Welcome to Early Years
At Holy Redeemer Early Years comprises our Hopscotch Pre-school and Reception Class.
At Holy Redeemer Catholic Primary School our youngest learners arrive with a diverse range of skills and prior learning experiences. Some may start at two years old, whilst others may enter at Reception age, and others at any point in between. We build on their current knowledge giving first hand, real learning experiences. We celebrate and develop each child’s uniqueness, allowing the children to reach their potential to become creative, critical thinkers that have the resilience to succeed in life, and to love their learning journey. We are non-judgemental in our approach to our curriculum and take into account all of our learners’ differences.
The ability to learn is underpinned by the teaching of basic skills, imparting knowledge, concepts and values.

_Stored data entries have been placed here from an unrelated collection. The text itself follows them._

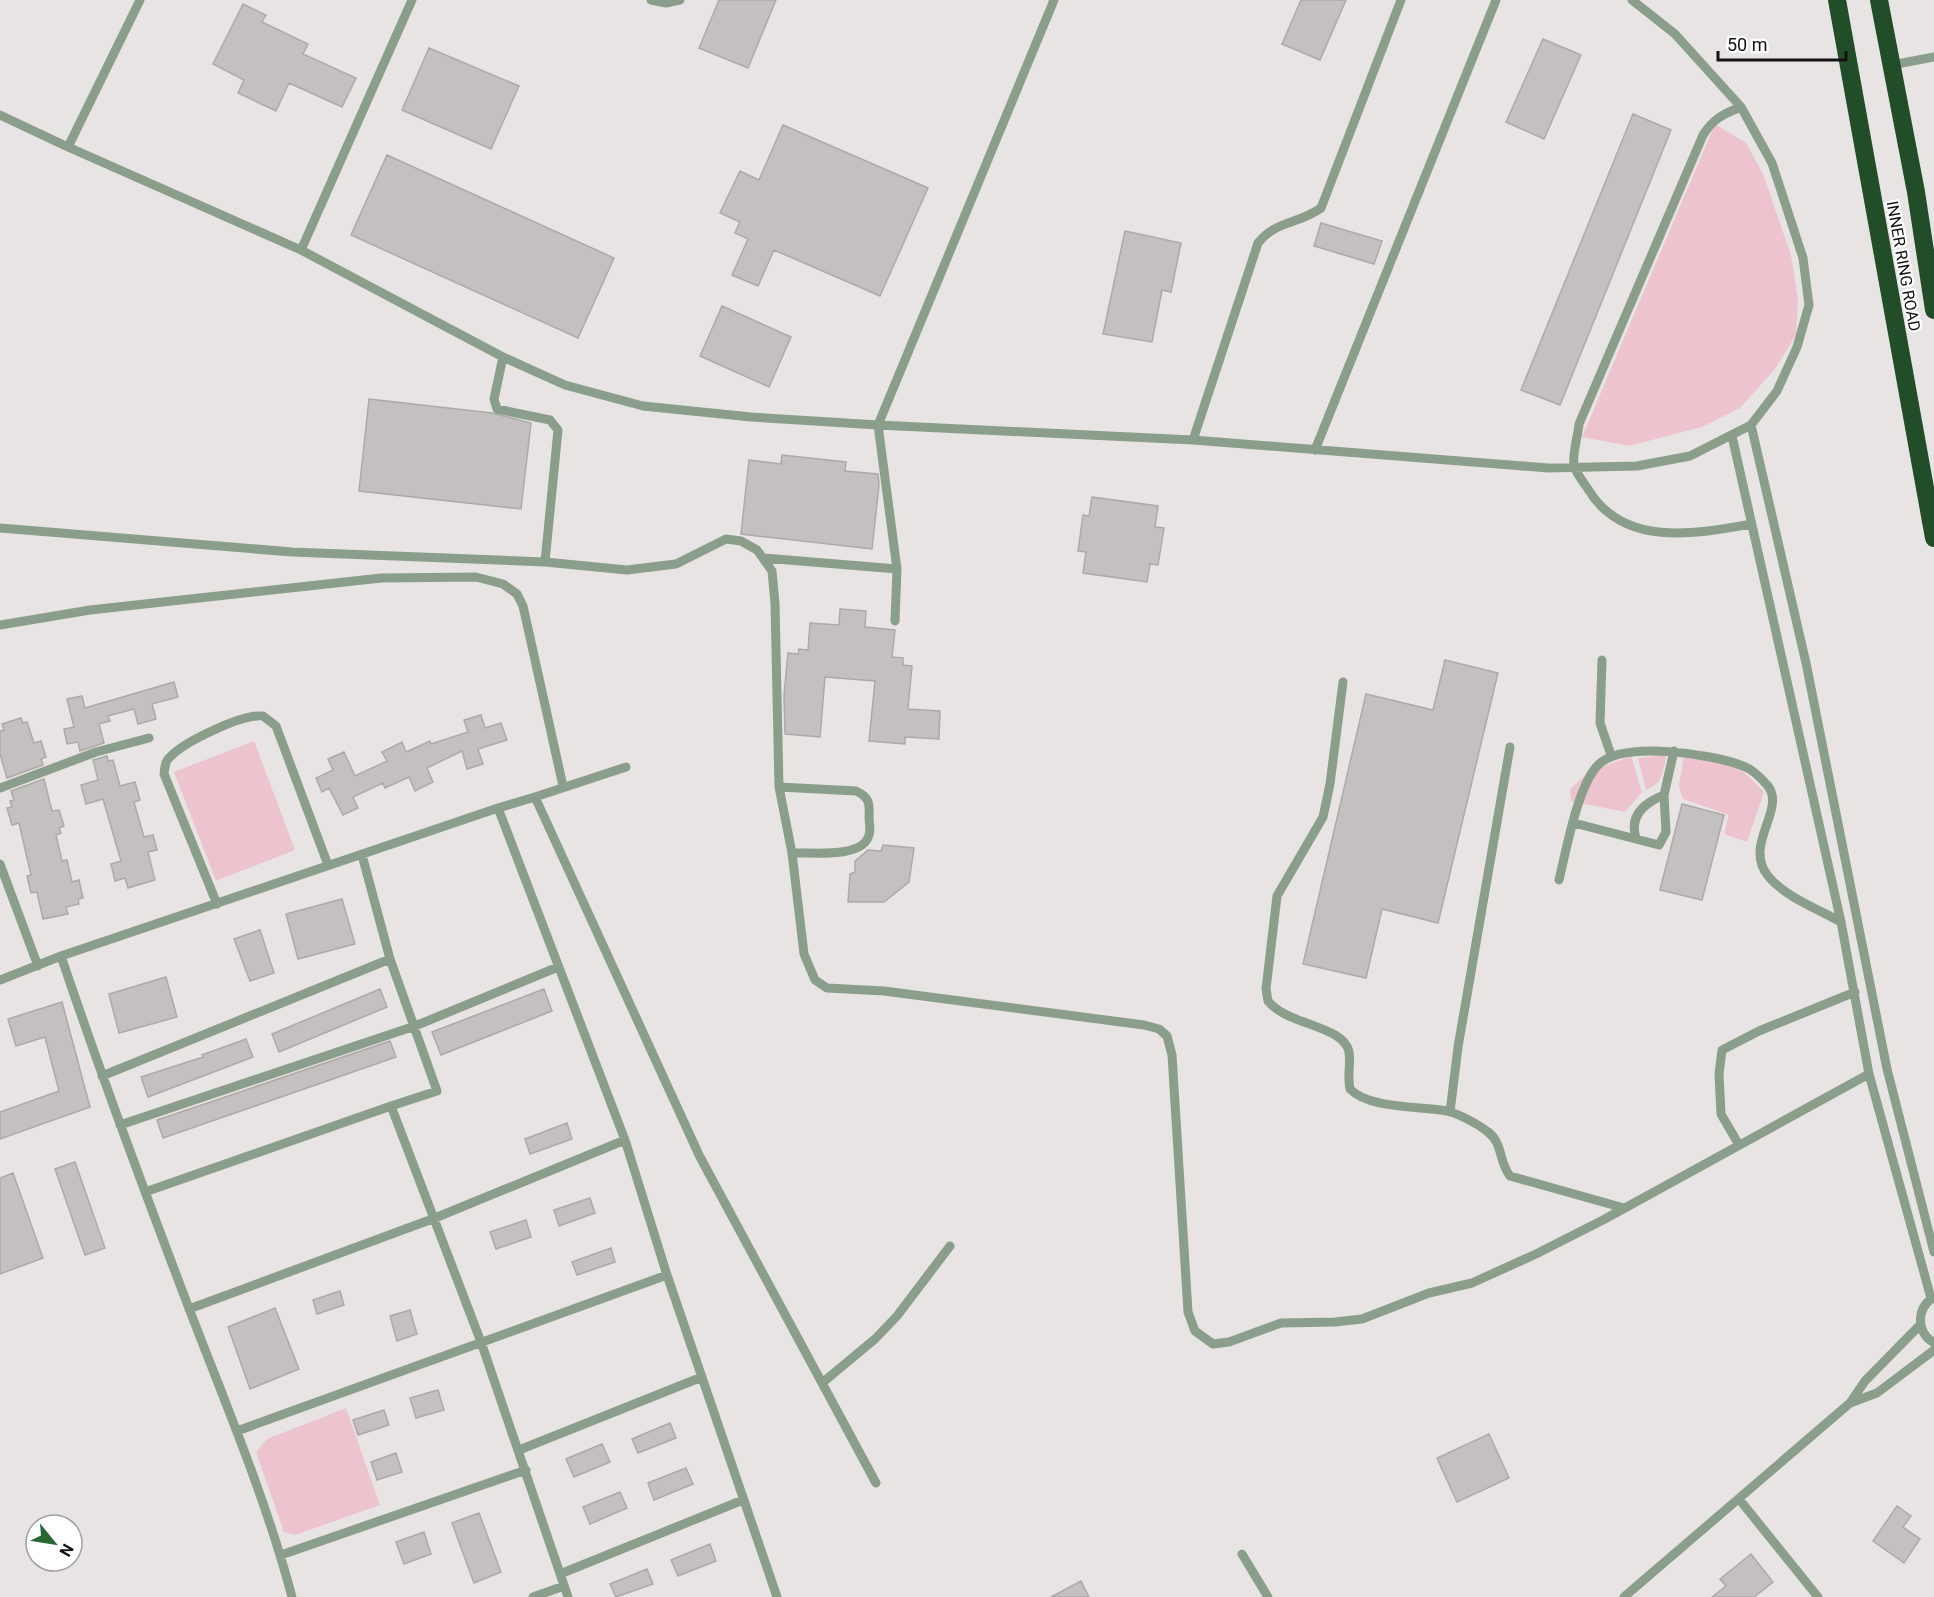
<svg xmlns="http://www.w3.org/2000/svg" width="1934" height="1597" viewBox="0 0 1934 1597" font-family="Roboto,sans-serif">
<rect width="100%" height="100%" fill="#e8e4e4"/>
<path fill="#edc4cd" d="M 1715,124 L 1746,143 L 1763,174 L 1791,255 L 1798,299 L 1796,335 L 1775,369 L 1740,408 L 1702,427 L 1629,446 L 1582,437 Z
M 254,741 L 295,850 L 216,881 L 174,772 Z
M 1666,755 C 1664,771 1662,784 1646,790 L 1638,758 Z
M 1684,755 C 1723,761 1737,761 1764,792 L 1747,842 L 1724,834 L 1729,815 L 1683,799 L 1679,786 Z
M 1631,756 L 1642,792 L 1625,812 L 1571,801 L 1570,789 L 1589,772 Z
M 346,1408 L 380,1505 L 295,1535 L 284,1532 L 256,1452 L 267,1439 Z"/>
<path fill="#c4c0c0" stroke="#ada9a9" stroke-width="1.5" d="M 719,0 L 776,0 L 748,68 L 699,48 Z
M 1301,0 L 1346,0 L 1320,60 L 1282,44 Z
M 243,4 L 266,15 L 262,22 L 308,44 L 303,54 L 356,78 L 342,107 L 289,83 L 276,111 L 238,93 L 244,80 L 213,64 Z
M 1543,39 L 1581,55 L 1544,139 L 1506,122 Z
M 429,48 L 519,86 L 491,149 L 402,110 Z
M 1633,114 L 1671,130 L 1560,405 L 1521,390 Z
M 783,125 L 928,188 L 880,296 L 774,250 L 758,286 L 732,275 L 748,239 L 735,233 L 740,222 L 720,213 L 740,171 L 759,180 Z
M 387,155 L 614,258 L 578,338 L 351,235 Z
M 1321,223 L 1382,241 L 1374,264 L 1314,246 Z
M 1125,231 L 1181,243 L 1171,292 L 1162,290 L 1152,342 L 1103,334 Z
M 722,306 L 791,337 L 769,387 L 700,356 Z
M 369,399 L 492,413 L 531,423 L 521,509 L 359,491 Z
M 782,455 L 846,462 L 845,471 L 878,474 L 879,485 L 872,549 L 741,534 L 749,460 L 781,464 Z
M 1092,497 L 1158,506 L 1155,527 L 1164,528 L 1158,565 L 1150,564 L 1147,582 L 1083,573 L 1086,552 L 1078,551 L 1083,515 L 1089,516 Z
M 840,609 L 866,611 L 865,627 L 895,630 L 892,657 L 903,658 L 903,665 L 912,666 L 908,709 L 940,711 L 939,739 L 905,737 L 905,744 L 869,741 L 875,681 L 825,677 L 820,737 L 785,734 L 784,695 L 788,653 L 798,654 L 799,649 L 808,650 L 810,623 L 839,625 Z
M 1445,660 L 1498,673 L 1438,923 L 1382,909 L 1366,978 L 1303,964 L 1366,694 L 1433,710 Z
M 174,682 L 178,697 L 152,704 L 156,719 L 138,724 L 134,709 L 108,716 L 110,721 L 99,724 L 104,743 L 80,751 L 78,742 L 67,744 L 64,729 L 74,727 L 67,699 L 82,696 L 85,708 Z
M 481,715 L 485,728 L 501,723 L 507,740 L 478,749 L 483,764 L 467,769 L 462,751 L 427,768 L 433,782 L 415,791 L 409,777 L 385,788 L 383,783 L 353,797 L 358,808 L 343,815 L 329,788 L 322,792 L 316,778 L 333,770 L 328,759 L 344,752 L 355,776 L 387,761 L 382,752 L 402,742 L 406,752 L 430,741 L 431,744 L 468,732 L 464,720 Z
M 21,718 L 23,723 L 27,722 L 34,743 L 41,741 L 46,757 L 41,759 L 43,765 L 7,778 L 0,754 L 0,731 L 4,730 L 2,724 Z
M 107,756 L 108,761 L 113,760 L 120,786 L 135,782 L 140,800 L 134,802 L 144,837 L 153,835 L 157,850 L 148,852 L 155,880 L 128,888 L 125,878 L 115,881 L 111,864 L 121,861 L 103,799 L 86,804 L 81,785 L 98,780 L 93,760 Z
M 44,779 L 52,811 L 59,810 L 64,826 L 59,828 L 61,833 L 56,835 L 62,861 L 67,860 L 72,882 L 79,880 L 83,898 L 78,899 L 79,904 L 66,907 L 68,914 L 43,919 L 37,892 L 31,893 L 27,876 L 31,875 L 19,823 L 12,825 L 7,808 L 12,807 L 10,801 L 14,800 L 11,791 Z
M 1682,804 L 1724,815 L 1702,900 L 1660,890 Z
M 883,845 L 914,848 L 909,882 L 884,902 L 848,902 L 850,874 L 855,872 L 855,861 L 868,850 L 881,851 Z
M 342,899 L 355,944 L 298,959 L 286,914 Z
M 260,930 L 274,973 L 250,981 L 234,939 Z
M 166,977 L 177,1017 L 119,1033 L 109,994 Z
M 380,989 L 387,1007 L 279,1052 L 272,1034 Z
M 544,989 L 552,1011 L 441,1055 L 432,1032 Z
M 62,1002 L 90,1107 L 0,1139 L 0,1112 L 59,1091 L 45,1037 L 16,1046 L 8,1019 Z
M 246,1039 L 253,1057 L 148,1097 L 141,1077 L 203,1057 L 202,1055 Z
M 390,1041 L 396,1057 L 163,1138 L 157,1120 Z
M 567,1123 L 572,1139 L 530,1154 L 525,1139 Z
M 75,1162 L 105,1248 L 85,1255 L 55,1169 Z
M 13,1173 L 43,1258 L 0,1274 L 0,1178 Z
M 590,1198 L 595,1213 L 559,1226 L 554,1210 Z
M 526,1220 L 531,1237 L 496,1249 L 490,1232 Z
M 611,1248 L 615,1262 L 577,1275 L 572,1262 Z
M 340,1291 L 344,1305 L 317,1314 L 313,1300 Z
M 275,1308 L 299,1369 L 250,1389 L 228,1327 Z
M 410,1310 L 417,1334 L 397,1341 L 390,1316 Z
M 438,1390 L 444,1410 L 416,1418 L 410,1398 Z
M 384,1410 L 389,1425 L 358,1435 L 353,1420 Z
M 670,1423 L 676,1438 L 638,1453 L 632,1439 Z
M 1489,1434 L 1509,1478 L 1457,1502 L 1437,1458 Z
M 602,1444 L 610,1462 L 574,1477 L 566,1459 Z
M 396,1453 L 402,1472 L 377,1480 L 371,1462 Z
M 686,1468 L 693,1484 L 654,1500 L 648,1483 Z
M 620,1492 L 627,1508 L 590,1524 L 583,1507 Z
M 1897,1506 L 1911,1516 L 1903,1527 L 1920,1539 L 1904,1563 L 1873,1541 Z
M 479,1513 L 501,1572 L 474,1583 L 452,1523 Z
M 424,1532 L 431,1554 L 404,1564 L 396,1542 Z
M 710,1544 L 716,1561 L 678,1576 L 671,1560 Z
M 1751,1554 L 1773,1582 L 1754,1597 L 1712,1597 L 1726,1586 L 1720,1579 Z
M 647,1569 L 653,1584 L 616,1597 L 610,1584 Z
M 1081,1581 L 1089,1597 L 1051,1597 Z"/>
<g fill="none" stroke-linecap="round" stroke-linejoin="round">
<path stroke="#8a9e8b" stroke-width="9" d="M 140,0 L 68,147 L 301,250 L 503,357 L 565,385 L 643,406 L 751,417 L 878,425 L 1054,0
M 651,0 L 666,3 L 680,0
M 1892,65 L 1934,57
M 1741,107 C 1723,114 1713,119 1703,135 L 1579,424 C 1578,436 1572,454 1574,466 C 1576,473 1584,483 1588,489 C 1623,548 1696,534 1751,524
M 0,115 L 68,147
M 301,250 L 412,0
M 503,357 L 494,399 L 497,409 L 550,420 L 558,430 L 545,562
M 1751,425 L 1806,663 L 1887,1069 L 1934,1252
M 1732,436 L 1841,922 L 1869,1074 L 1931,1298
M 1193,440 L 1548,468 L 1637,466 L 1690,456 L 1751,425 L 1777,391 L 1797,347 L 1809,305 L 1803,258 L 1772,163 L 1741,107 L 1675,34 L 1632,0
M 1315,450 L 1496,0
M 0,528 L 292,552 L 545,562 L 627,570 L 676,564 L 726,539 L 741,541 L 757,550 L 772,571 L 775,603 L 779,787 L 792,853 L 804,954 L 815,980 L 827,988 L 884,991 L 1144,1025 L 1159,1029 L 1167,1036 L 1172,1055 L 1188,1312 L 1195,1331 L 1213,1344 L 1229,1342 L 1281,1323 L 1335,1322 L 1362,1319 L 1429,1293 L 1472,1283 L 1536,1254 L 1603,1220 L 1869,1074
M 764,558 L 897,569
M 895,621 L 897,569 L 878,425 L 1193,440 L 1258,243 C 1275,221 1299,224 1321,208 L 1401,0
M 0,625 L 90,610 L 381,578 L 476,577 L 503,584 L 517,594 L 523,606 L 563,786
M 1602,660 L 1600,723 L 1611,755
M 1343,682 L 1330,784 L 1323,817 L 1277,896 L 1266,989 L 1268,1001 C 1288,1026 1344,1025 1349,1052 C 1351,1064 1347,1076 1350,1089 C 1369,1109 1420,1106 1447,1111 C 1459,1114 1478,1124 1488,1132 C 1503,1143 1499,1163 1510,1176 L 1624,1208
M 779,787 L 856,791 C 869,797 870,803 869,817 C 869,822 871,830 869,835 C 863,859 811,852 792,853
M 0,788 L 96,752 L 149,738
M 535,797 L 626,767
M 498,808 L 535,797 L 700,1157 L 876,1483
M 1574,823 L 1659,845 L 1666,832 L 1664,795 L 1674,751
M 1636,838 C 1629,816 1644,803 1664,795
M 0,864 L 38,966
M 1559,880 C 1566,851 1578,785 1598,765 C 1623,740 1713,754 1743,766 C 1752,769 1762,779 1768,786 C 1786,810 1743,845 1768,876 C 1785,897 1818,909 1841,922
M 217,904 L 164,774 C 165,766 165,761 171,756 C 186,741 242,714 263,716 L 276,726 L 328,865
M 61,956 C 101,1075 145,1193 190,1311 C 226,1405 266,1499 292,1597
M 390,959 L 437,1091 L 391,1106 L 481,1342 L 568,1597
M 0,980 L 61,956 L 498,808 L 625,1140 L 667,1275 L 777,1597
M 102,1076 L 390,959 L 362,855
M 1450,1112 L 1458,1047 L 1510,747
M 120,1125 L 415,1026 L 558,967
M 1739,1145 L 1721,1114 L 1719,1074 L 1722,1050 L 1759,1031 L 1855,992
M 145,1192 L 391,1106
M 1934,1297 C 1916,1308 1916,1332 1934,1343
M 189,1309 L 435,1218 L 625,1140
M 822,1383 L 875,1339 L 897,1316 L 950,1246
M 1850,1403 L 1877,1393 L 1934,1350
M 237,1431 L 667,1275
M 519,1450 L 702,1377
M 1739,1499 L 1818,1597
M 1242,1554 L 1268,1597
M 281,1555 L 526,1470
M 560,1574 L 743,1500
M 533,1597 L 564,1586
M 1624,1597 L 1850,1403 L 1865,1381 L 1920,1325"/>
<path stroke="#214d28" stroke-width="18" d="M 1837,0 L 1934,538
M 1879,0 L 1916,192 L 1934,310"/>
</g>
<g text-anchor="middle" stroke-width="4.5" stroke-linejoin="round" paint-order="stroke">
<g font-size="16" fill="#131212" stroke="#fff">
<text transform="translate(1904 266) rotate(80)" y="6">INNER RING ROAD</text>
</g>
</g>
<g transform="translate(54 1543) rotate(120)"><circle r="28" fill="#ffffff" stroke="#a1a0a0" stroke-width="1.5"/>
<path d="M0-4.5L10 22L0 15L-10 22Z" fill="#286933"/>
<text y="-9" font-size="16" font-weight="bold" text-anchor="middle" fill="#131212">N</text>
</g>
<path d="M1718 51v9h128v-9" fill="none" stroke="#131212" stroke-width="3"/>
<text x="1727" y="51" font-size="18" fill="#131212" stroke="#ffffff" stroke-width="4.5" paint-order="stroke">50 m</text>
</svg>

We develop inquisitive and engaged minds by creating learning opportunities and challenges that stimulate and develop, inspired by the desires and interests of the children.
Holy Redeemer’s curriculum is designed to develop the characteristics of effective learning:
- Creating and thinking critically – children have and develop their own ideas, make links between ideas, and develop strategies for doing things.
- Active learning– children keep on trying if they encounter difficulties, and enjoy their achievements.
- Playing and exploring– children investigate and experience things, and ‘have a go’.
We use a Building Learning Power approach to promote these positive attitudes to learning to ensure our learners develop the responsibility for learning and future success.
The catholic life and values of our school underpins our religious, spiritual, moral, social and cultural development of all our pupils. We teach our children a sense of belonging; to a school and to a community. Community involvement is a key part of our curriculum as a vehicle through which to learn essential social skills. Children leave the school with a sense of belonging to a tightly knit community where they have the confidence and skills to make decisions, self-evaluate, make connections and become lifelong learners.
At Holy Redeemer Catholic Primary School, we follow the Early Years Statutory Framework for the Early Years Foundation Stage. We are part of the EYFS reforms Early Adopter from September 2020, and will follow this framework for this academic year. This framework specifies the requirement for learning and development in the Early Years and provides prime and specific areas of learning we must cover in our curriculum.
Our EYFS Curriculum engages all children and ensures that all children make good progress from their different starting points. Parents are pivotal in the learning process, and we recognise them as the child’s first educator. We meet regularly with the parents to ensure they are part of the learning process. This includes a bespoke transition, reading mornings, stay and play, phonics/reading/maths workshops, information evenings, parent consultations, and daily contact at drop off and pick up. We use Tapestry, an online Learning Journey, to inform parents of daily learning and how they can continue this learning at home.
Our curriculum is child-centred and based upon their interests, using wow moments and topics which engage children.
Staff work closely together, receiving regular training to ensure their interactions with the children: reflect current best practise; are valuable; support each individual child; and move learning on. The adults strive to engage the children in higher level thinking and deeper learning, whilst providing language-rich modelling.
The children learn new skills, acquire new knowledge and demonstrate understanding through the seven areas of the EYFS curriculum.
- Personal, Social and Emotional Development
- Physical Development
- Communication and Language
- Understanding the World
- Expressive Arts and Design
These 7 areas are used to plan children’s learning and activities, supported by their interests. A vital aspect in the development of essential knowledge and skills is the use of continuous provision. This means that children are using and developing taught skills throughout the year on a daily basis. Continuous provision practise and principles begin in EYFS and support children to develop key life skills such as independence, innovation, creativity, enquiry, analysis and problem solving. During the school day, children have an opportunity to work independently, work collaboratively with their friends and work directly with a member of staff. Daily guided activities are also planned to cover different areas of the EYFS curriculum and allow children to develop their next steps in learning. Through observation and discussion, areas of need and next steps are identified for all children to ensure good progress is made. There are also a range of stimulating and engaging activities which the children can access independently and a variety of opportunities for child-initiated play.
All children make at least good progress from their individual starting points. The impact of our curriculum is measured by assessment procedures which allow us to measure outcomes against all schools nationally. Year on year we exceed national and local averages in terms of the percentage of children achieving GLD (Good Level of Development). Class teachers use observations to make formative assessments which inform future planning and ensure that all children build on their current knowledge and skills at a good pace. Summative assessment compares individual children’s attainment to age related expectations using month bands, as in ‘Development Matters’.
Our assessment judgements are moderated both in school, and externally with local schools and others in our Catholic cluster. We also partake in Local Authority moderation which validates our school judgements.
Children at Holy Redeemer receive the best possible start to their school life. These skills, knowledge and values are embedded by the time they leave Reception, preparing them to be excellent future learners. This is then borne out by our SATs (Standard Attainment Tests) in which our children again perform at a higher, or significantly higher, standard than local and national averages.